Si esta democracia es una "institución política híbrida" como afirmaba el sabio rumano, lo es menos por lo que tenga de religiosa que por lo que tenga de imperial. Ahí es donde está su "trágica debilidad"… o su trágica fuerza, y esto lo vieron muy bien observadores tan distintos como Agustín de Foxá y Octavio Paz, favorable el uno a lo imperial y el otro a lo democrático.
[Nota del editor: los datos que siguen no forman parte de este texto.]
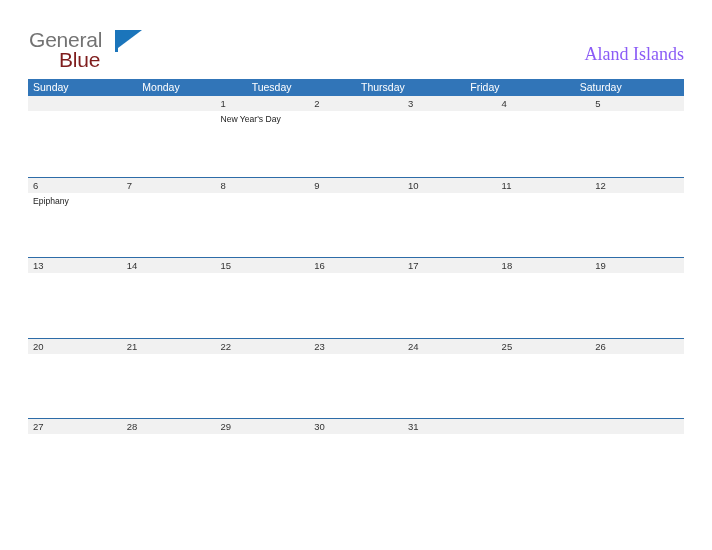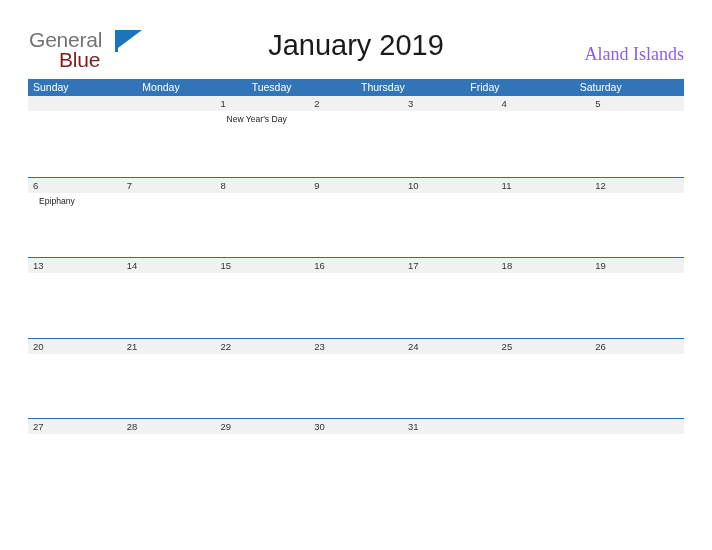--- a/index.html
+++ b/index.html
@@ -160,21 +160,20 @@
     line-height: 15px;
     color: #333333;
     font-family: "Liberation Sans", sans-serif;
   }
 
   .week-events {
     display: flex;
     width: 656px;
     height: 64px;
     background: #ffffff;
-    margin-left: 6px;
   }
   .event-cell {
     flex: 1 1 0;
     box-sizing: border-box;
     padding: 2px 4px 0 5px;
     font-size: 8.6px;
     line-height: 12px;
     color: #222222;
     font-family: "Liberation Sans", sans-serif;
     overflow: hidden;
@@ -193,21 +192,20 @@
 
     <div class="logo">
       <span class="logo-general">General</span>
       <span class="logo-blue">Blue</span>
       <span class="logo-mark">
         <span class="bar"></span>
         <span class="flag"></span>
       </span>
     </div>
 
-    <div class="title">January 2019</div>
 
     <div class="locale">Aland Islands</div>
 
   </div>
 
   <div class="calendar">
 
     <div class="weekday-row">
       <div class="weekday-cell">Sunday</div>
       <div class="weekday-cell">Monday</div>

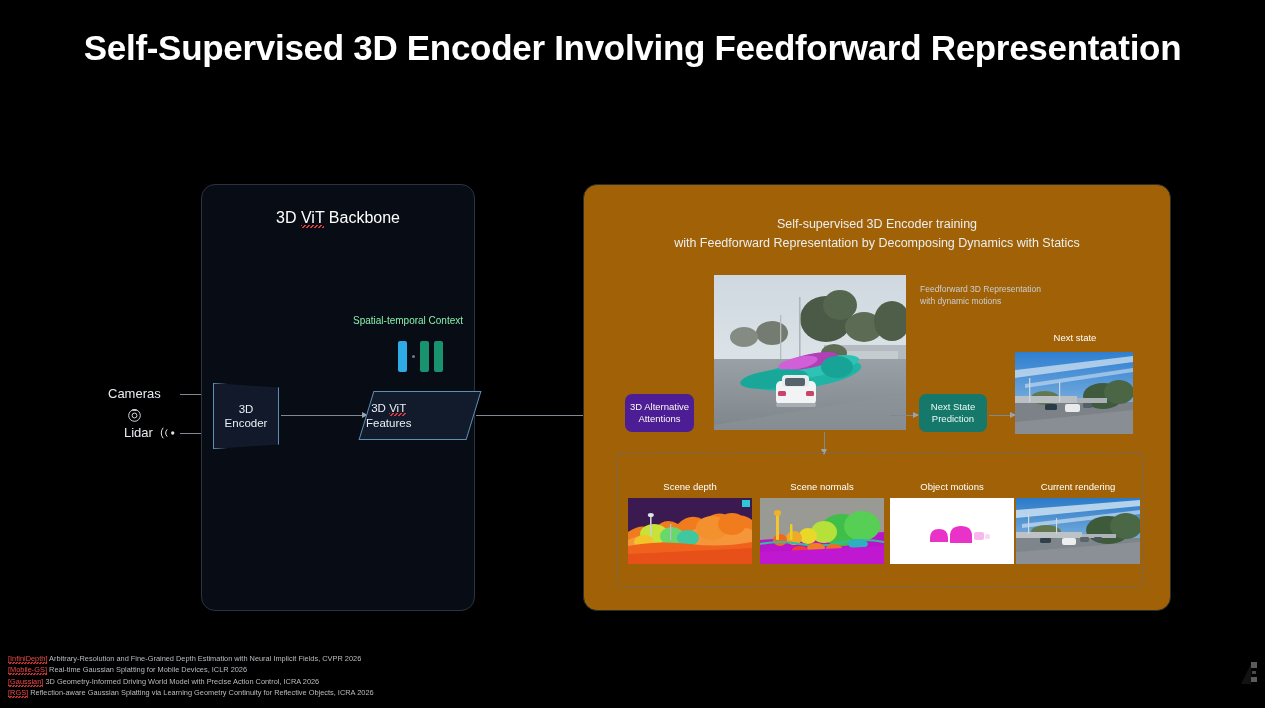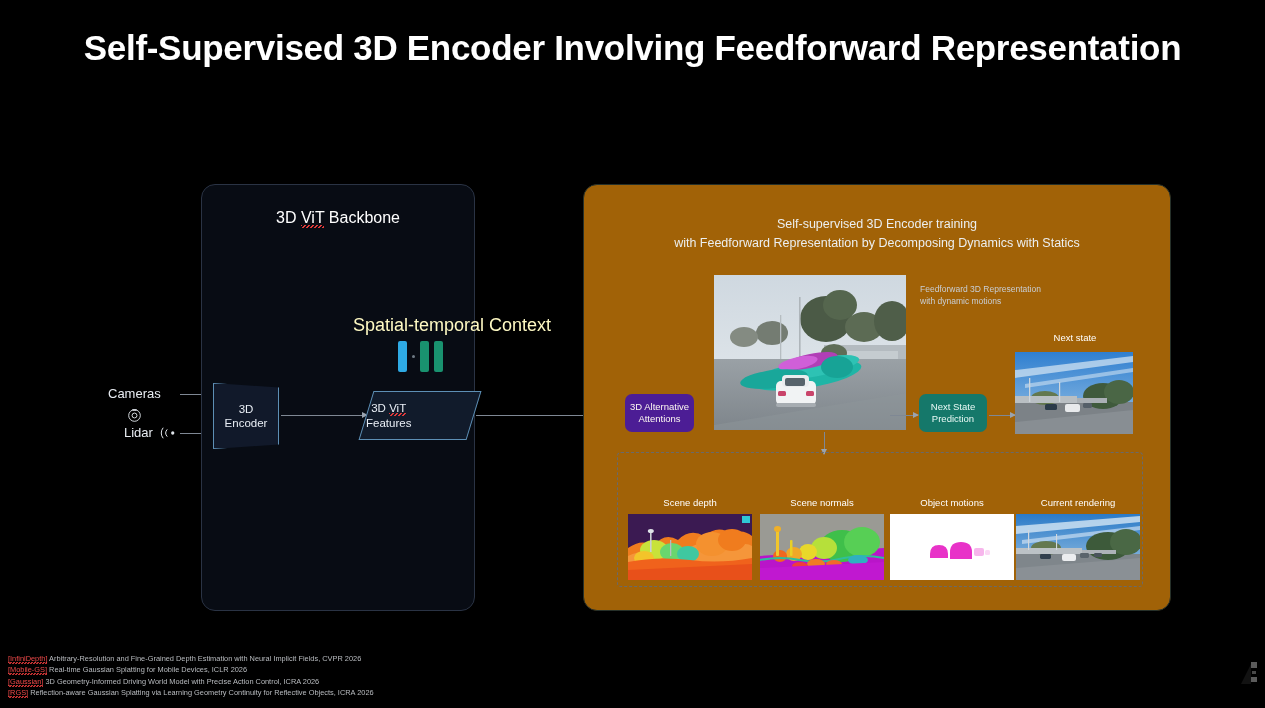--- a/index.html
+++ b/index.html
@@ -104,21 +104,21 @@
     display: flex; align-items: center; justify-content: center;
   }
   .encoder-label {
     color: #e9eef5; font-size: 11.5px; text-align: center; line-height: 1.25;
     white-space: pre-line;
   }
 
   
   .stc-label {
     position: absolute; left: 353px; top: 315px;
-    color: #fef9c3; font-size: 18px;
+    color: #86efac; font-size: 10px;
   }
   .bars { position: absolute; left: 398px; top: 341px; display: flex; align-items: center; gap: 5px; }
   .bar { width: 9px; height: 31px; border-radius: 2px; }
   .bar-dot { width: 3px; height: 3px; border-radius: 50%; background: #6f7b85; }
 
   
   .vit {
     position: absolute; left: 366px; top: 391px;
     width: 108px; height: 49px;
     background: #111b2b;
@@ -173,21 +173,21 @@
   
   .dashed-box {
     position: absolute; left: 617px; top: 452px;
     width: 526px; height: 135px;
     border: 1px dashed #6a6a6a;
     border-radius: 4px;
   }
   .out-cell { position: absolute; top: 0; width: 124px; }
   .out-label {
     text-align: center; color: #ffffff; font-size: 9.5px;
-    margin-top: 44px;
+    margin-top: 28px;
   }
   .out-img {
     margin-top: 6px; width: 124px; height: 66px; overflow: hidden;
     position: relative; background: #222;
   }
 
   
   .footnotes {
     position: absolute; left: 8px; top: 653px;
     font-size: 7.4px; line-height: 1.52;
La gran derrotada de la II Guerra Mundial no fue Alemania, sino toda Europa, que quedaría muchos años a merced de los dos grandes Imperios vencedores: el americano y el soviético. La Historia y la geopolítica tienen horror al vacío y por un momento se pudo pensar que el vacío dejado por la Unión Soviética lo podría ocupar Europa del mismo modo que la Unión Soviética ocupó el vacío dejado por el III Reich. Pero la Historia es imprevisible y la Europa que apenas se libraba de uno de sus ejércitos de ocupación, se vería infiltrada por gentes de civilizaciones ajenas que socavarían los cimientos de su civilización, ya quebrantada. En esas condiciones, es más previsible en Europa una balcanización que una helvetización, por emplear el dilema señalado en su día por el suizo Denis de Rougemont. Una Europa "multicultural" que repudia sus raíces cristianas sólo puede aspirar a ser un mosaico, no ya de naciones, sino de tribus, cuyo peso político seguirá siendo insignificante entre el Imperio americano y el Imperio ruso, si es que es verdad que éste repristina su tradición autoritaria atemperada por la religión, como predicaba Solyenitsin con gran escándalo de los beatos de la panacea democrática.